** EXERCISE INPUT follows **
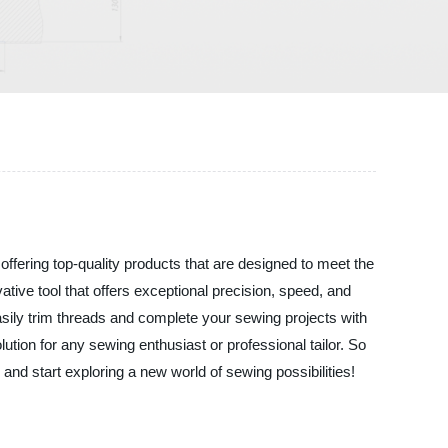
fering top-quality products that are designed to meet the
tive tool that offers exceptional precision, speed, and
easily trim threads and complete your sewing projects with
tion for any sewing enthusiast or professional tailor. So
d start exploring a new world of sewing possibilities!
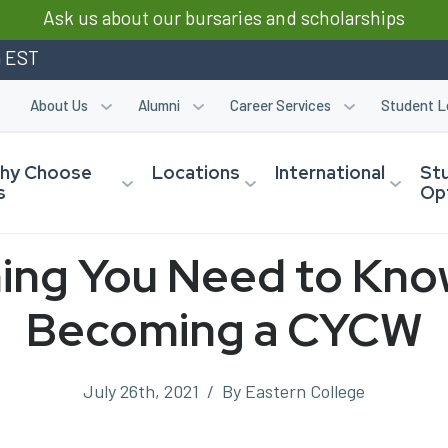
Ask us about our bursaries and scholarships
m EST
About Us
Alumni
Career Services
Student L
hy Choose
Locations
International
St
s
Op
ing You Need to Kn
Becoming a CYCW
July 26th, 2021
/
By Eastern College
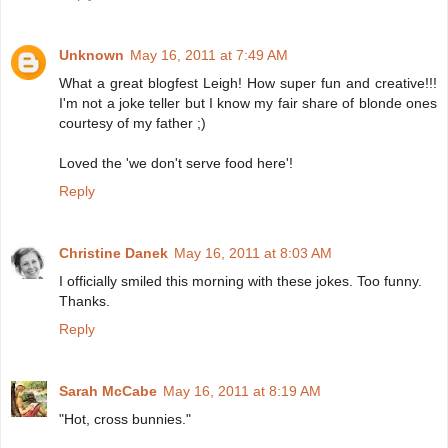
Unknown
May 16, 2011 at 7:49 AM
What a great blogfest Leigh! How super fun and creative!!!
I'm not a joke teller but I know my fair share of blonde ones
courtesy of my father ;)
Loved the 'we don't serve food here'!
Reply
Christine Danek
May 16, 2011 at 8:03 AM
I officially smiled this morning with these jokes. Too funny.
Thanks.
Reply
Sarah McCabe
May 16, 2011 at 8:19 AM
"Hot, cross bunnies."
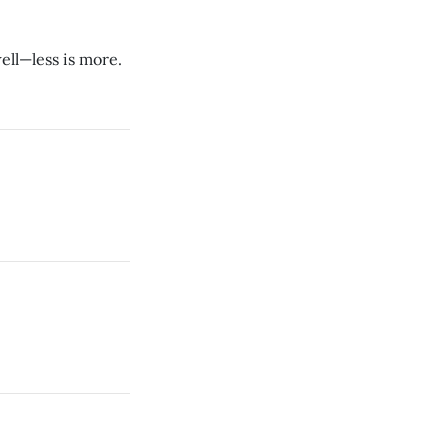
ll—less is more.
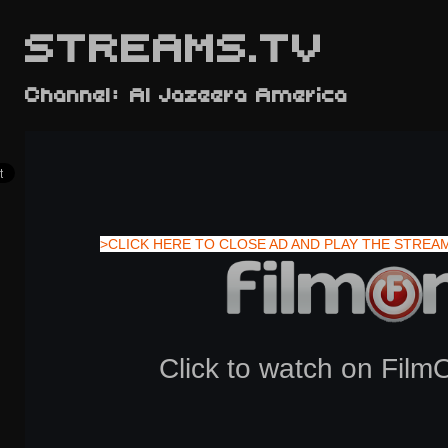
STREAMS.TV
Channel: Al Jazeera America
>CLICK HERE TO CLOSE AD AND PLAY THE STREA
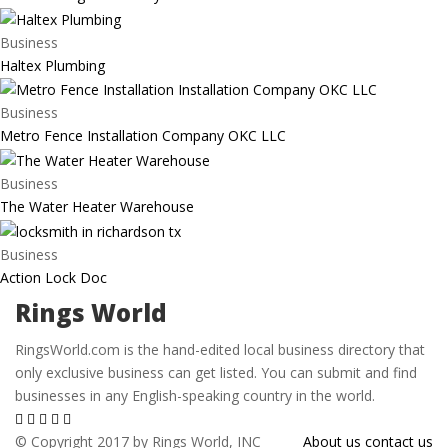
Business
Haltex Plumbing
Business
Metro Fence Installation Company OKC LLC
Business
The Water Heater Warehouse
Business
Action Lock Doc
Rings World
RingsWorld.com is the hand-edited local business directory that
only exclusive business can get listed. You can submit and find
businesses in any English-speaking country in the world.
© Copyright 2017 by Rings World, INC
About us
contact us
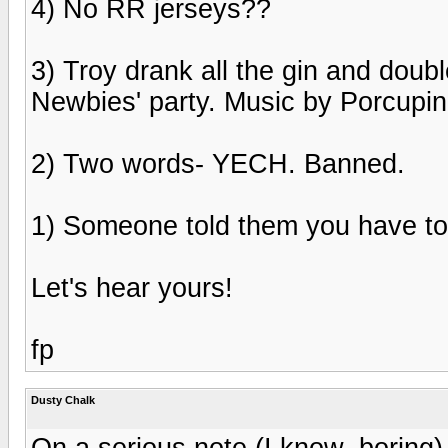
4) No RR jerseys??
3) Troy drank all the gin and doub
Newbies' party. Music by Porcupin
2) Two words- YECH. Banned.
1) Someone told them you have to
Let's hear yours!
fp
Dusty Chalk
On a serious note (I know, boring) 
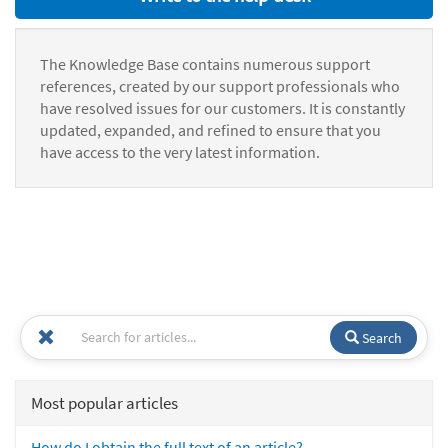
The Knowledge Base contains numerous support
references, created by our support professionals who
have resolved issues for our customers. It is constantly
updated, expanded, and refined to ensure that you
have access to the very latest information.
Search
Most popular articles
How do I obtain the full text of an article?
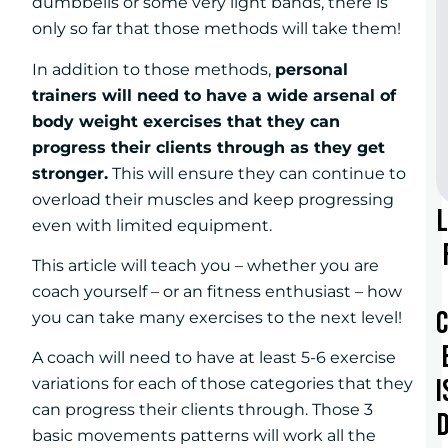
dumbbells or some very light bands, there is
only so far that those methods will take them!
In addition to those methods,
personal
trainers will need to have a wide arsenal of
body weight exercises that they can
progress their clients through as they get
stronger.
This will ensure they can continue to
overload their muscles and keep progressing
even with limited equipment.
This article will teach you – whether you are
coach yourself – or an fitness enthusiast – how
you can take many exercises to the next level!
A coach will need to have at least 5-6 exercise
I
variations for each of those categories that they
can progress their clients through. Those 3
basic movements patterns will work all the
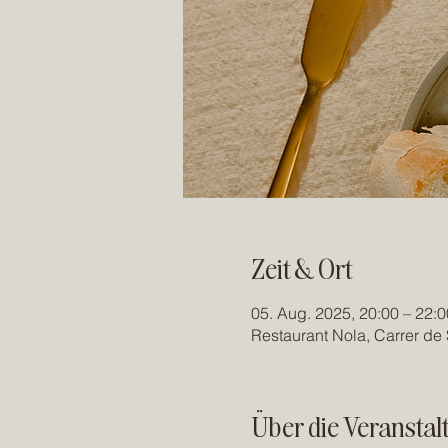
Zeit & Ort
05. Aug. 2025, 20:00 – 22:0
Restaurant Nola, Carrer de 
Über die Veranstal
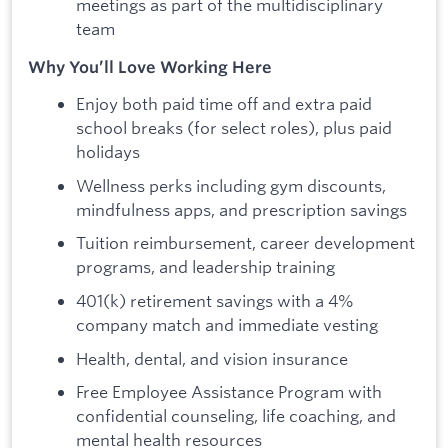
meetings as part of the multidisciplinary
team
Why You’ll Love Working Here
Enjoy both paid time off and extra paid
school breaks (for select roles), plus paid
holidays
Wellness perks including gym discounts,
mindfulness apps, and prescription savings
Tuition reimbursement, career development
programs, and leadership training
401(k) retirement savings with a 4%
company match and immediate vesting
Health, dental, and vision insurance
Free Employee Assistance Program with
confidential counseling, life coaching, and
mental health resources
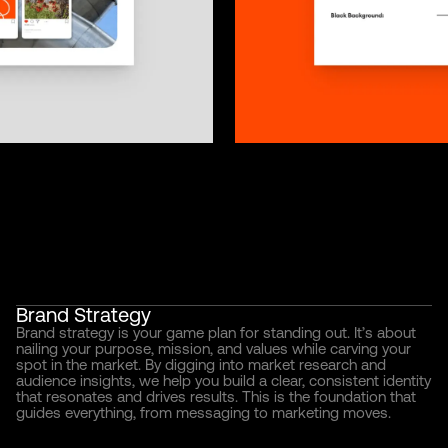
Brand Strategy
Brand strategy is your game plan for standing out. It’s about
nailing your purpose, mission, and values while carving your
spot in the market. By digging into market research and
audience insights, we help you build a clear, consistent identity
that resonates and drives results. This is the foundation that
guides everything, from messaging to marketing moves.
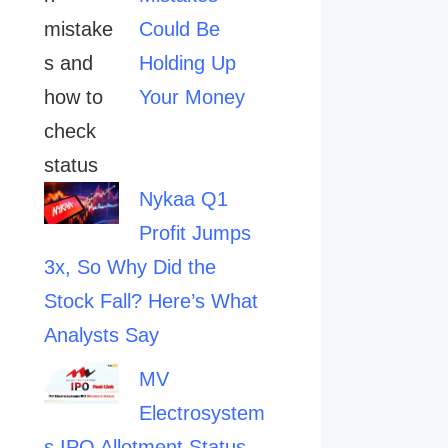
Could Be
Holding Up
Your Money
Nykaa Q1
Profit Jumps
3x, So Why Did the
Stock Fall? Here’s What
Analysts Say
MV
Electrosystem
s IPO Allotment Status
** End of EXERCISE INPUT **
Would you write out all of the records exactly, omitting the pictures?

fering top-quality products that are designed to meet the
tive tool that offers exceptional precision, speed, and
easily trim threads and complete your sewing projects with
tion for any sewing enthusiast or professional tailor. So
d start exploring a new world of sewing possibilities!
Ask us about our bursaries and scholarships
m EST
About Us
Alumni
Career Services
Student L
hy Choose
Locations
International
St
s
Op
ing You Need to Kn
Becoming a CYCW
July 26th, 2021
/
By Eastern College
Unknown
May 16, 2011 at 7:49 AM
What a great blogfest Leigh! How super fun and creative!!!
I'm not a joke teller but I know my fair share of blonde ones
courtesy of my father ;)
Loved the 'we don't serve food here'!
Reply
Christine Danek
May 16, 2011 at 8:03 AM
I officially smiled this morning with these jokes. Too funny.
Thanks.
Reply
Sarah McCabe
May 16, 2011 at 8:19 AM
"Hot, cross bunnies."
ll—less is more.
STREAMS.TV
Channel: Al Jazeera America
>CLICK HERE TO CLOSE AD AND PLAY THE STREA
Business
Haltex Plumbing
Business
Metro Fence Installation Company OKC LLC
Business
The Water Heater Warehouse
Business
Action Lock Doc
Rings World
RingsWorld.com is the hand-edited local business directory that
only exclusive business can get listed. You can submit and find
businesses in any English-speaking country in the world.
© Copyright 2017 by Rings World, INC
About us
contact us
4) No RR jerseys??
3) Troy drank all the gin and doub
Newbies' party. Music by Porcupin
2) Two words- YECH. Banned.
1) Someone told them you have to
Let's hear yours!
fp
Dusty Chalk
On a serious note (I know, boring) 
The Knowledge Base contains numerous support
references, created by our support professionals who
have resolved issues for our customers. It is constantly
updated, expanded, and refined to ensure that you
have access to the very latest information.
Search
Most popular articles
How do I obtain the full text of an article?
dumbbells or some very light bands, there is
only so far that those methods will take them!
In addition to those methods,
personal
trainers will need to have a wide arsenal of
body weight exercises that they can
progress their clients through as they get
stronger.
This will ensure they can continue to
overload their muscles and keep progressing
even with limited equipment.
This article will teach you – whether you are
coach yourself – or an fitness enthusiast – how
you can take many exercises to the next level!
A coach will need to have at least 5-6 exercise
I
variations for each of those categories that they
can progress their clients through. Those 3
basic movements patterns will work all the
Zeit & Ort
05. Aug. 2025, 20:00 – 22:0
Restaurant Nola, Carrer de 
Über die Veranstal
meetings as part of the multidisciplinary
team
Why You’ll Love Working Here
Enjoy both paid time off and extra paid
school breaks (for select roles), plus paid
holidays
Wellness perks including gym discounts,
mindfulness apps, and prescription savings
Tuition reimbursement, career development
programs, and leadership training
401(k) retirement savings with a 4%
company match and immediate vesting
Health, dental, and vision insurance
Free Employee Assistance Program with
confidential counseling, life coaching, and
mental health resources
Brand Strategy
Brand strategy is your game plan for standing out. It’s about
nailing your purpose, mission, and values while carving your
spot in the market. By digging into market research and
audience insights, we help you build a clear, consistent identity
that resonates and drives results. This is the foundation that
guides everything, from messaging to marketing moves.
Could Be
Holding Up
Your Money
Nykaa Q1
Profit Jumps
3x, So Why Did the
Stock Fall? Here’s What
Analysts Say
MV
Electrosystem
s IPO Allotment Status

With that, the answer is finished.